Christof Schmitt wrote:
> On Wed, Oct 21, 2009 at 01:11:15PM -0500, Mike Christie wrote:
>> Christof Schmitt wrote:
>>> If the remote_port status is not BLOCKED, this will trigger the SCSI
>>> midlayer error handling which cannot do much during the interruption
>>> to the hardware and will mark the SCSI devices 'offline'. In order to
>>> prevent this, the rule would be: First call fc_remote_port_delete to
>>> set the remote port (or in the case of an HBA interruption all remote
>>> ports) to BLOCKED, and only after this step call scsi_done to pass the
>>> SCSI commands back to the upper layers.
>>>
>> One other note when doing this.
>>
>> For problems where you are deleting the rport, it is best to use  
>> something like DID_TRANSPORT_DISRUPTED to fail the cmd if you are  
>> failing it right away.
> 
> "something like DID_TRANSPORT_DISRUPTED" would be any error code that
> goes through "maybe_retry" in scsi_decide_disposition? I guess moving
> to DID_TRANSPORT_DISRUPTED is nice for consistency, but DID_ERROR
> triggers the same code paths as far as i can see.

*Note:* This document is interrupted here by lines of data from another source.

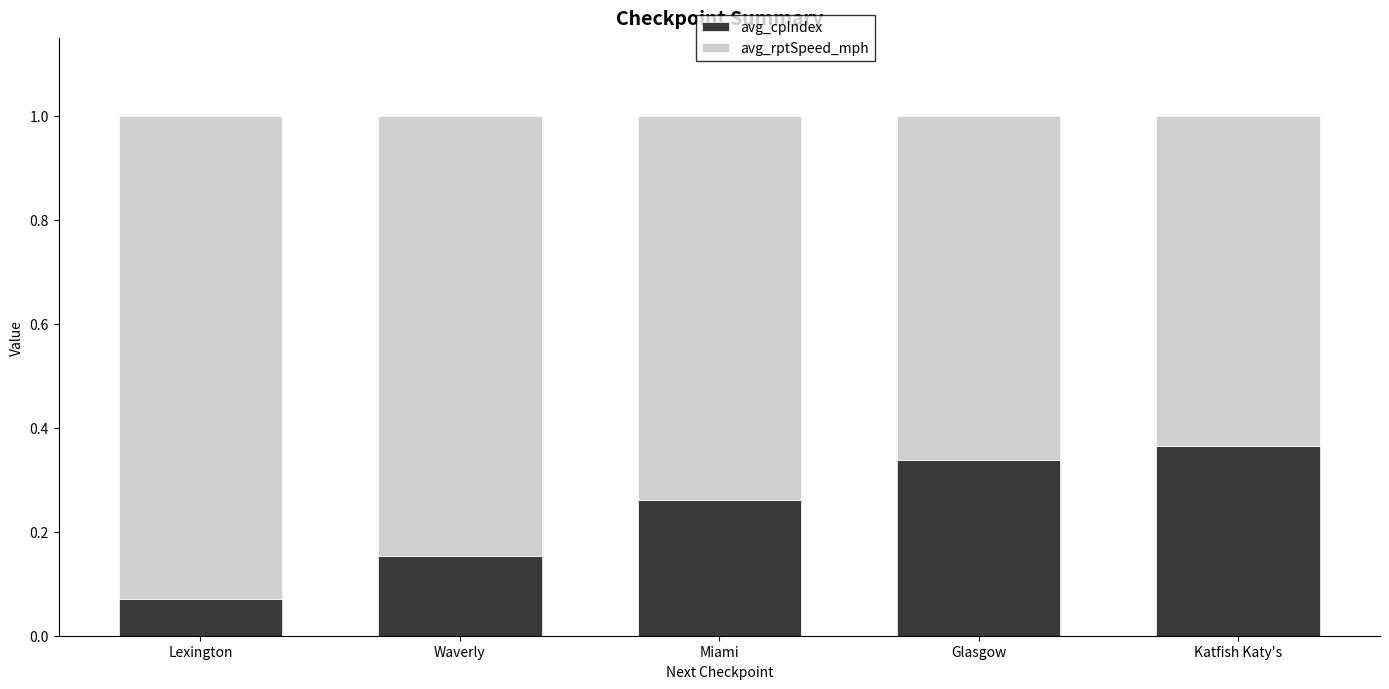

Which category has the lowest value in the avg_cpIndex series?

Lexington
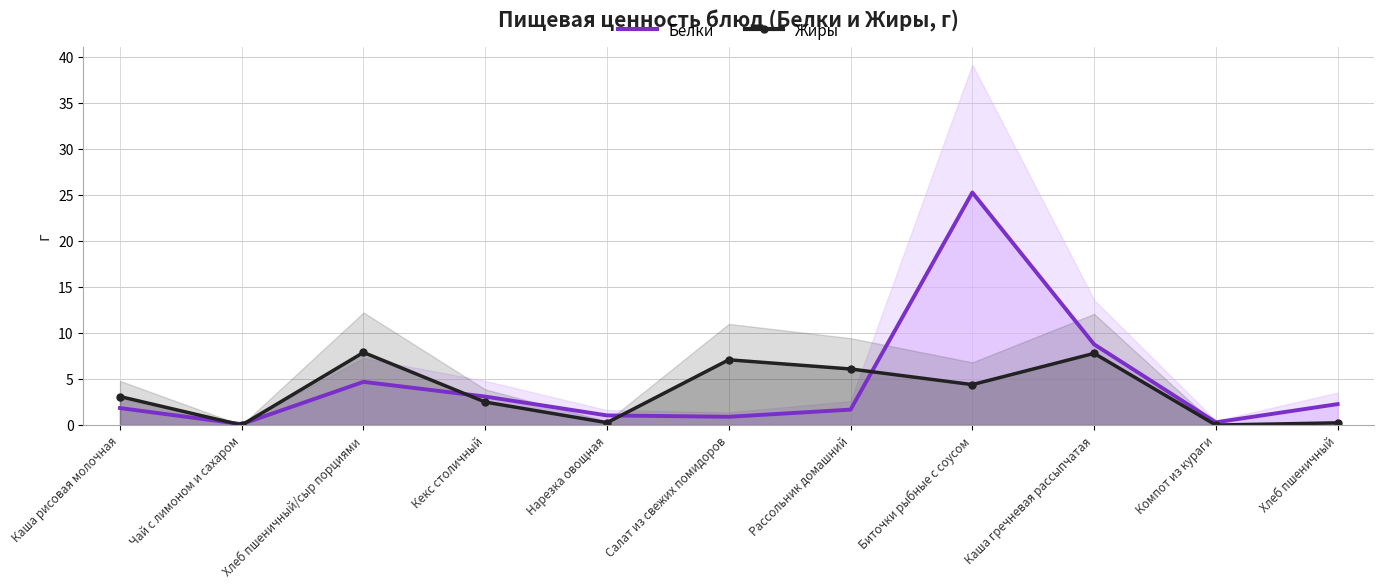

Which series ends up on top after the final intersection of Жиры and Белки?

Белки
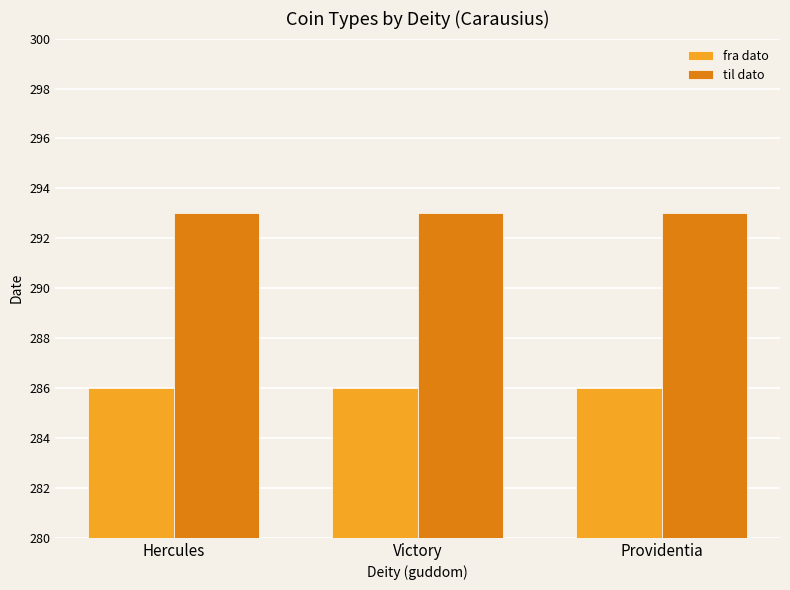

What is the average value of the til dato series?

293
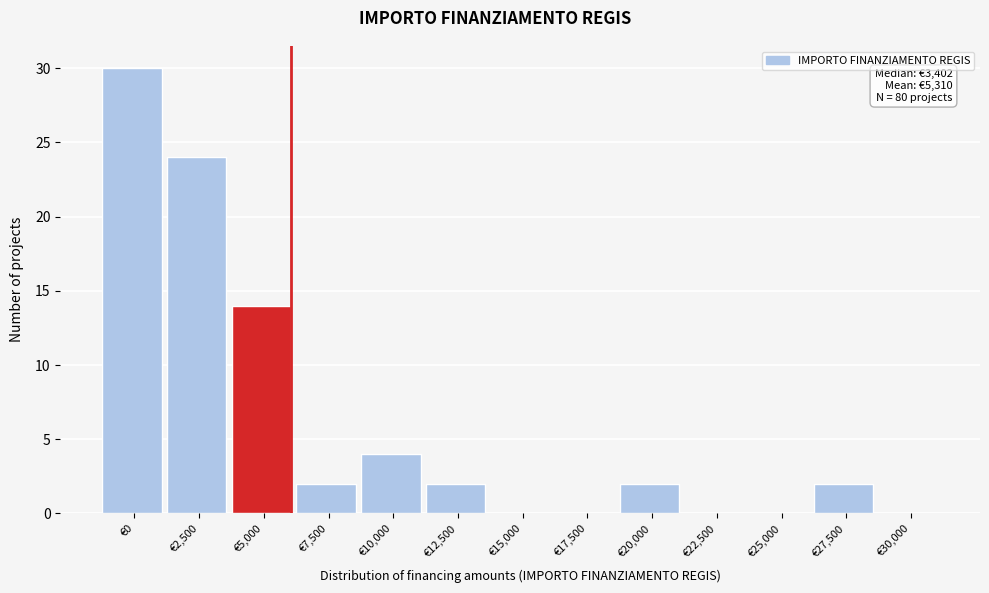

Reading left to right, list all the values displayed in this chart.

€0=30	€2,500=24	€5,000=14	€7,500=2	€10,000=4	€12,500=2	€15,000=0	€17,500=0	€20,000=2	€22,500=0	€25,000=0	€27,500=2	€30,000=0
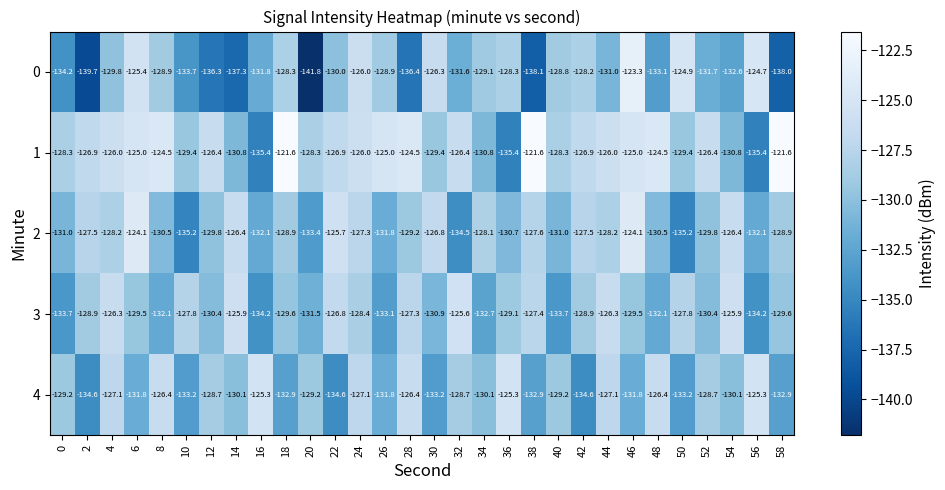

What is the sum of all 0 values?

-3938.2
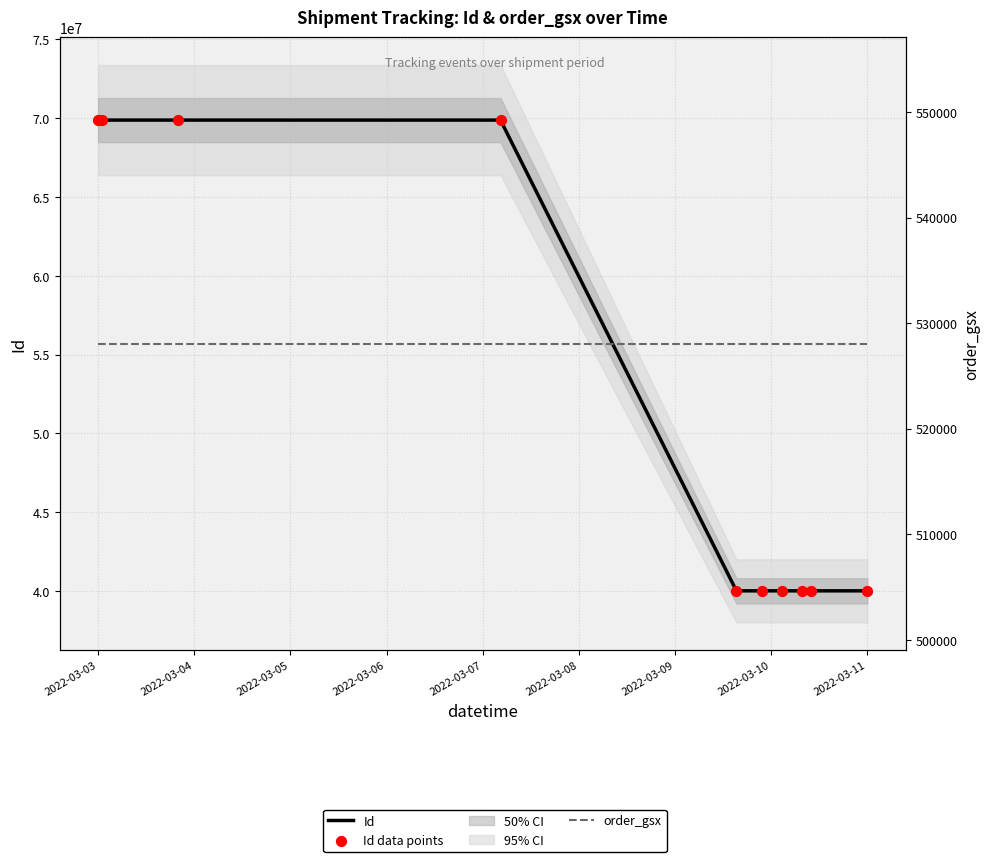

At how many categories does at least one series exceed 48501391?

5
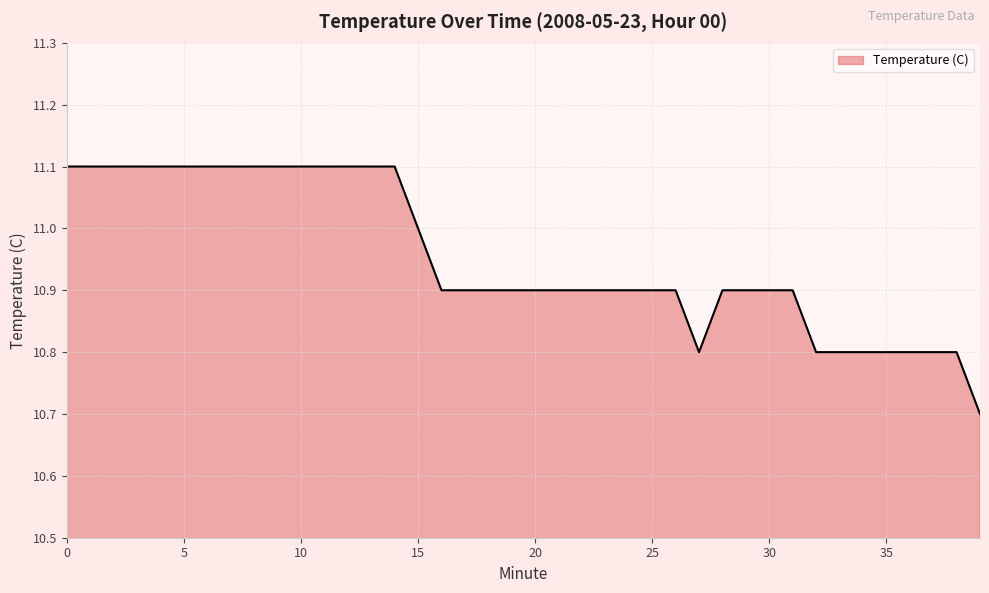

How many lines are shown in the chart?

1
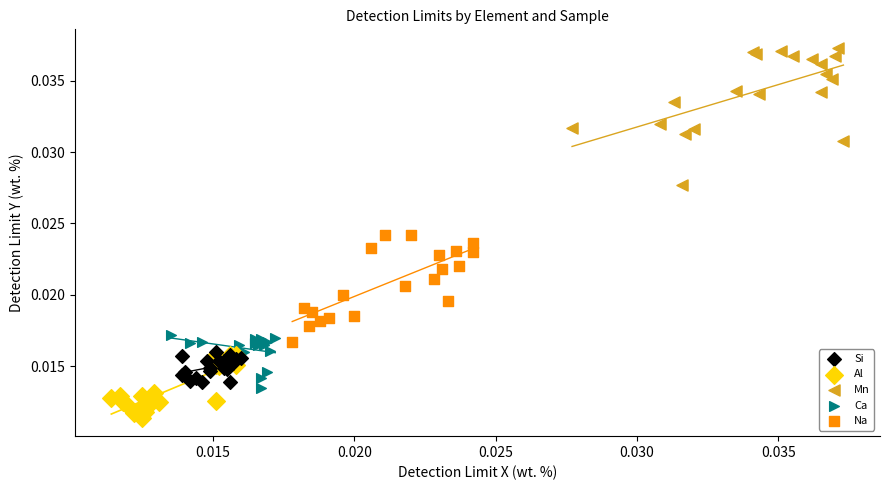

Which series reaches the minimum Y coordinate?

Al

It could be a little different. See scsi_noretry_cmd. If you used 
DID_ERROR and something set the driver failfast bit then it would be 
fast failed.


> 
>> If drivers block the rport, then fail commands  
>> immediately with DID_TRANSPORT_DISRUPTED, then they will not actually be  
>> failed to the block/mpath layer until the fast io fail timeout has  
>> fired. This will prevent very short problems from firing the mutlipath  
>> path offlining code.
> 
> Just to get the complete picture: Blocking the rport and then
> returning DID_TRANSPORT_DISRUPTED will retry the command to the LLD
> which then first calls fc_remote_port_chkready.
> fc_remote_port_chkready will then keep the command between LLD and
> SCSI midlayer until the rport state changes or the fast_fail fires.
> Is this the complete picture or did i miss something?

I think that is it.

> 
>> If your driver deletes the rport and does not fail the cmd immediately  
>> so it can recover within the command or some other reason like the fw  
>> just works that way, then when the fast io fail timer fires and the  
>> terminate_rport_io callback is run you could actually use any error code  
>> since at this time when a IO is sent to the queuecommand the driver will  
>> call fc_remote_port_chkready and IO will be failed immediately with  
>> DID_TRANSPORT_FAILFAST).
> 
> And the rport state is still BLOCKED, so at this point commands failed
> in the upper layers with blk_abort_request will not end up in the SCSI
> error recovery which cannot do much...
> 
> Thanks for the help, i am starting to get the complete picture...
> 
> Christof